As for Match Game, it was less of a quiz show, and more of an excuse for Reilly, Somers and Rayburn (and sometimes Richard Dawson and Fannie Flagg) to bicker, try to make each other laugh, and unleash some barely doubled entendres.
With apologies to Somers' giant glasses, and Rayburn's impossibly long microphone, Reilly cut the show's most distinctive figure, as he was often seen puffing a pipe, wearing a captain's hat and donning glasses even larger than Somers'.
The most popular version of Match Game ran on daytime TV from 1973 to '79, and in syndication from 1975 to '81, per an accounting by Total Television.
Post-Match Game, Reilly frequently worked with Burt Reynolds, from Cannonball Run II to the star's 1990s sitcom, Evening Shade.
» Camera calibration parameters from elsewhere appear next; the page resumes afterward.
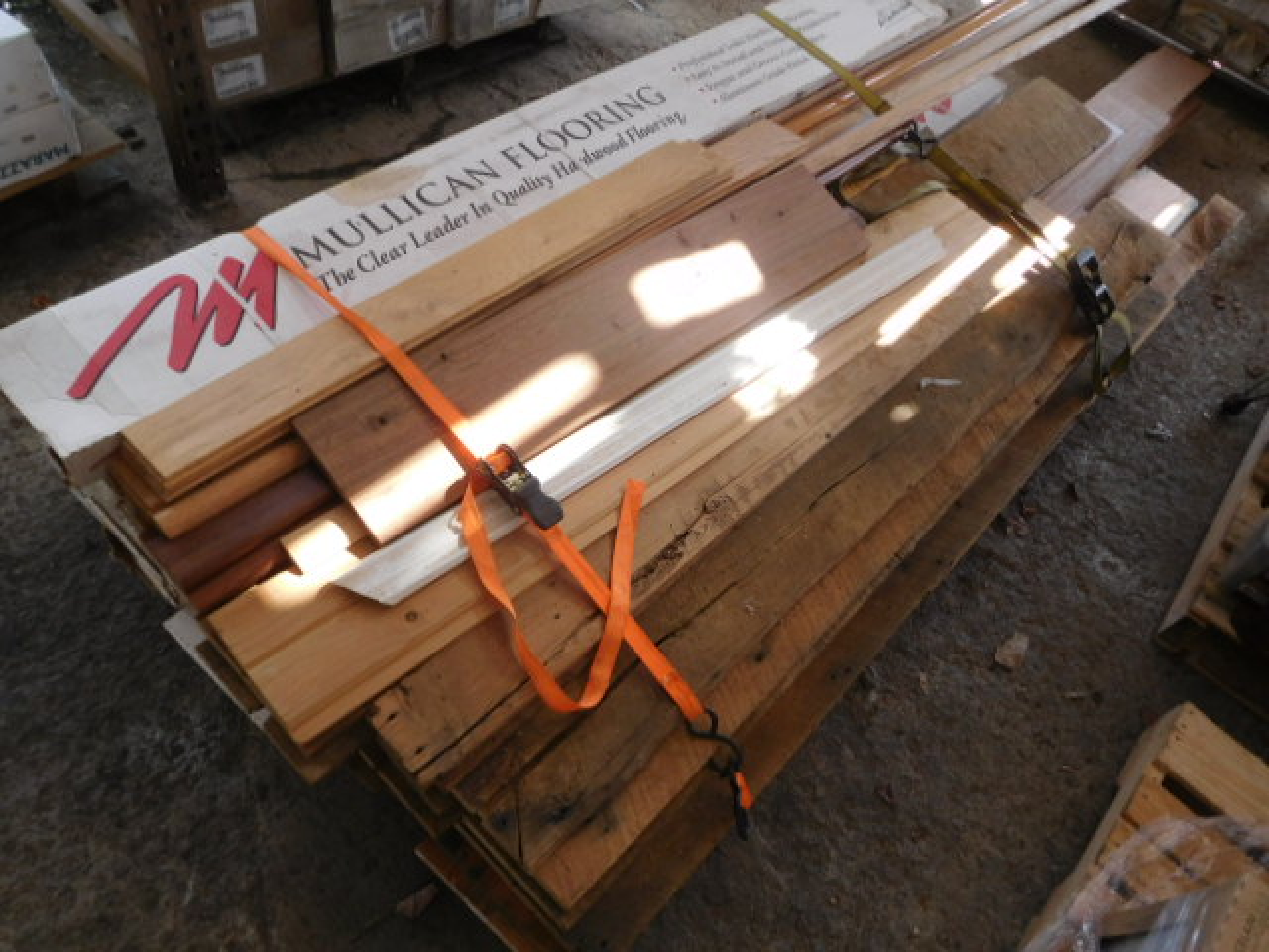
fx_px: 916
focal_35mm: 25
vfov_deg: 54.9
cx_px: 634
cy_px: 476
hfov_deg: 69.4
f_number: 3.4
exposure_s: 1/100
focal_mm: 4.5
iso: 125
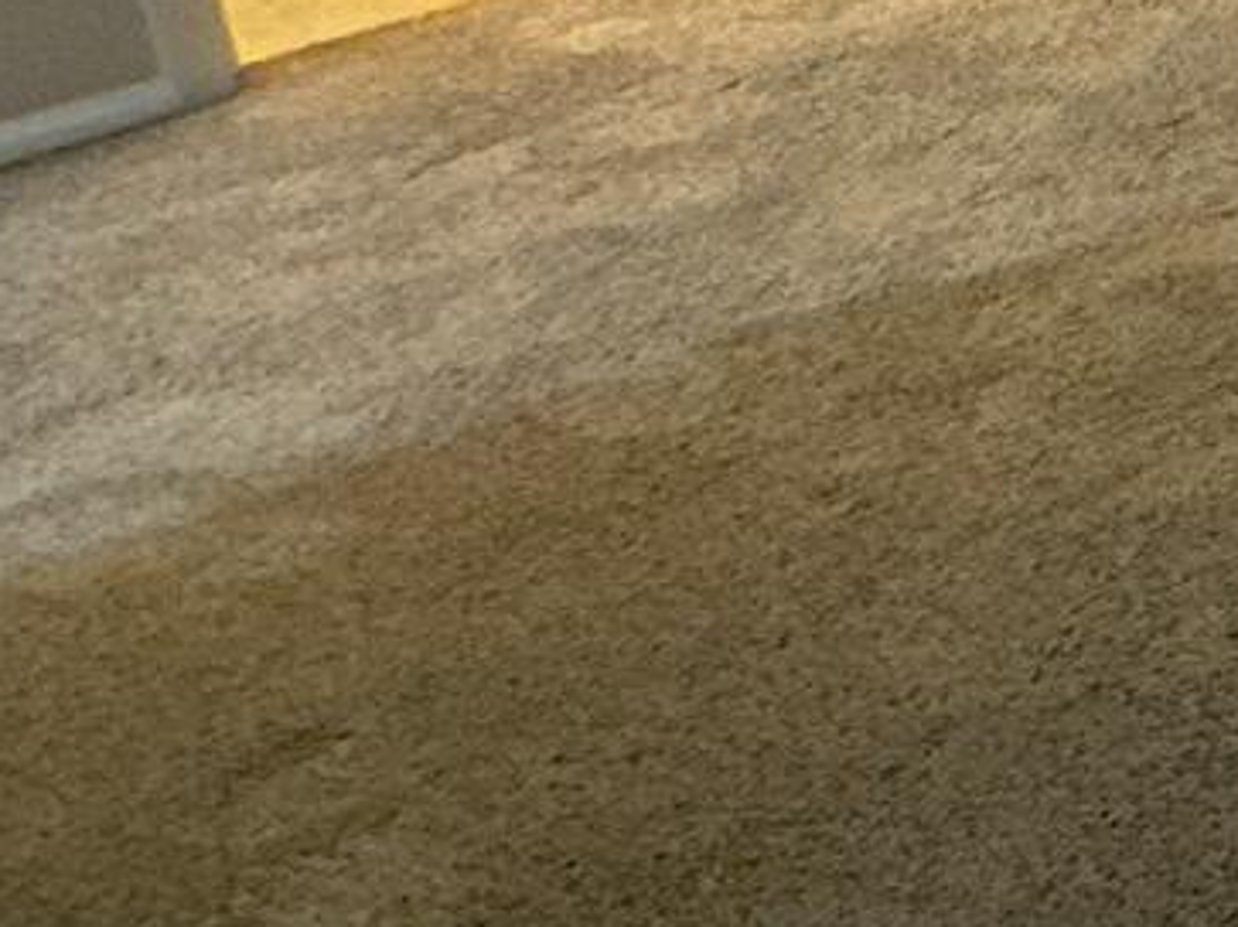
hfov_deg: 16.1
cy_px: -617
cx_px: 2749
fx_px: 2824
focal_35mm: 79
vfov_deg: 16.3
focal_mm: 2.22
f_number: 2.2
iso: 400
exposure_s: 1/40
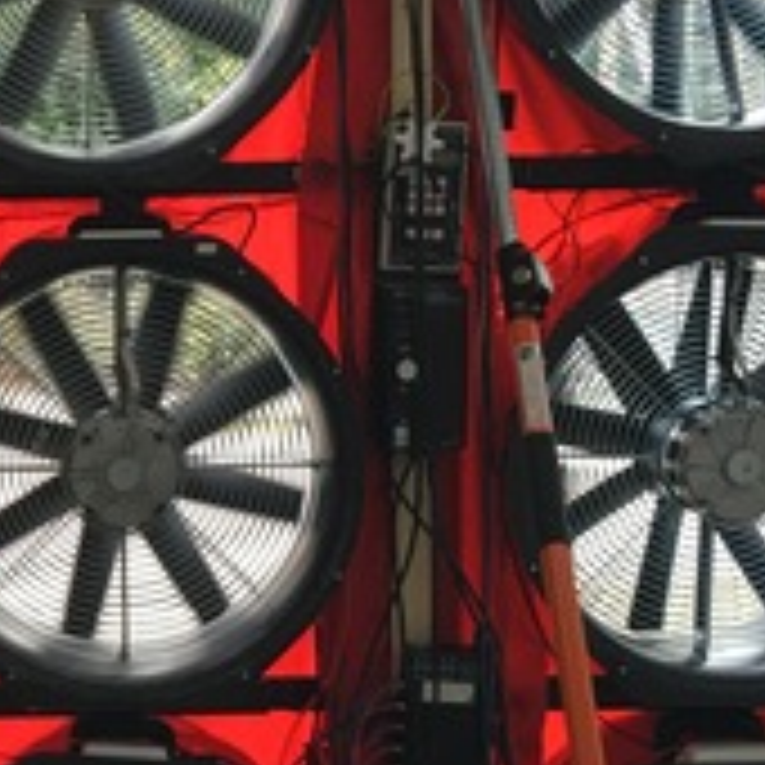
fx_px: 2000
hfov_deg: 20.8
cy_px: 436
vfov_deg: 21.6
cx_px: -25
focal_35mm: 80
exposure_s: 1/33
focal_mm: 4.15
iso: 40
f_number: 2.2
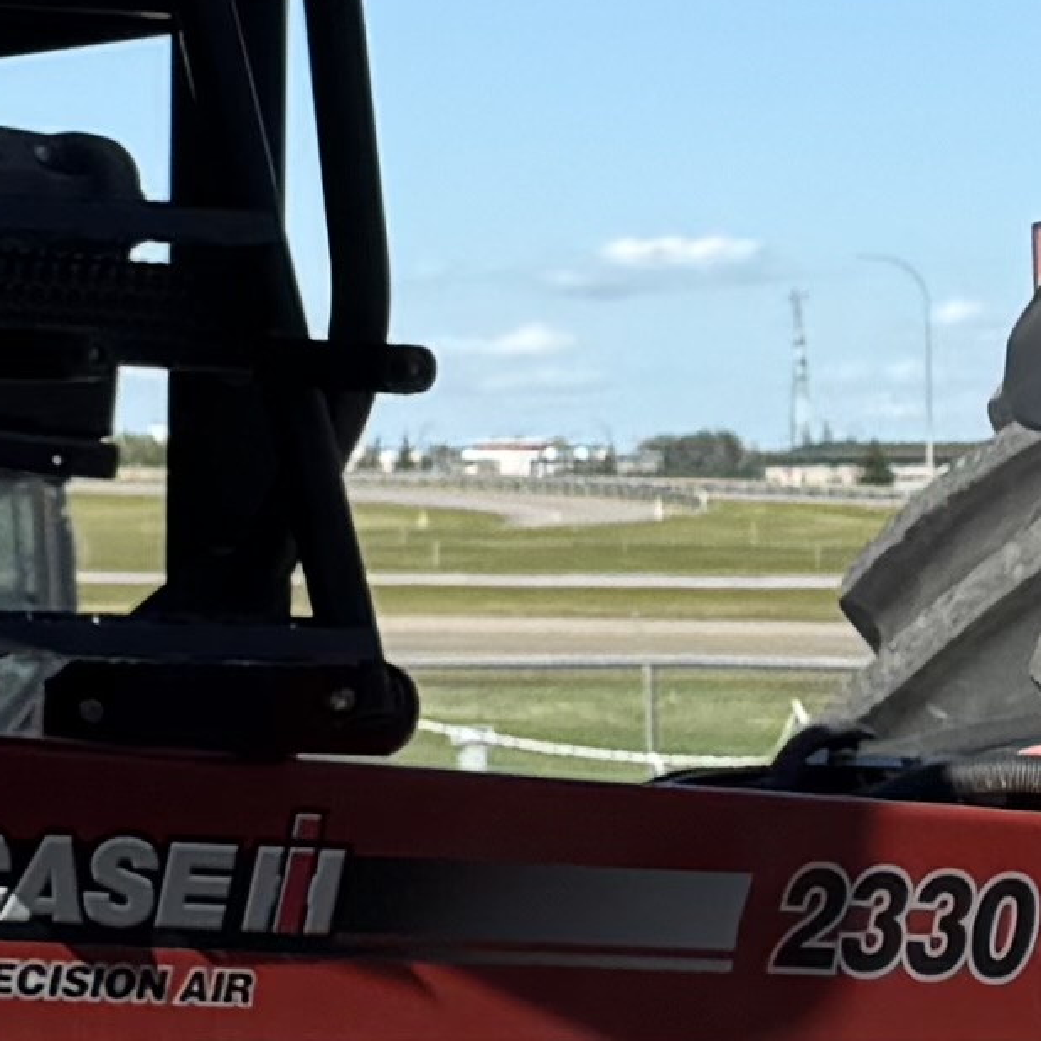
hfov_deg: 7.0
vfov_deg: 8.9
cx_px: -2971
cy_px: 270
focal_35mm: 196
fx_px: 6669
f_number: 1.78
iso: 80
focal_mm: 6.76
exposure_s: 1/4049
He also found success with Chris Carter, appearing on a 1996 episode of Carter's The X-Files, and a 1997 episode of the producer's lesser-known series, Millennium. Reilly played the same character, a writer named Jose Chung, in both Carter shows; he netted the second of his three career Emmy nominations for the Millennium performance.
Born Jan. 13, 1931, per the Internet Movie Database, Reilly trained for the acting life under the tutelage of Uta Hagen, and alongside the likes of Lemmon and McQueen.
Those master classes won't be on cable TV on Tuesday morning or the morning after that; Match Game will. As Reilly well knew.
"When I die, it's going to read, 'Game Show Fixture Passes Away,'" Reilly once said, per a Hollywood Stock Exchange review of Life of Reilly. "Nothing about the theater, or Tony Awards, or Emmys. But it doesn't bother me."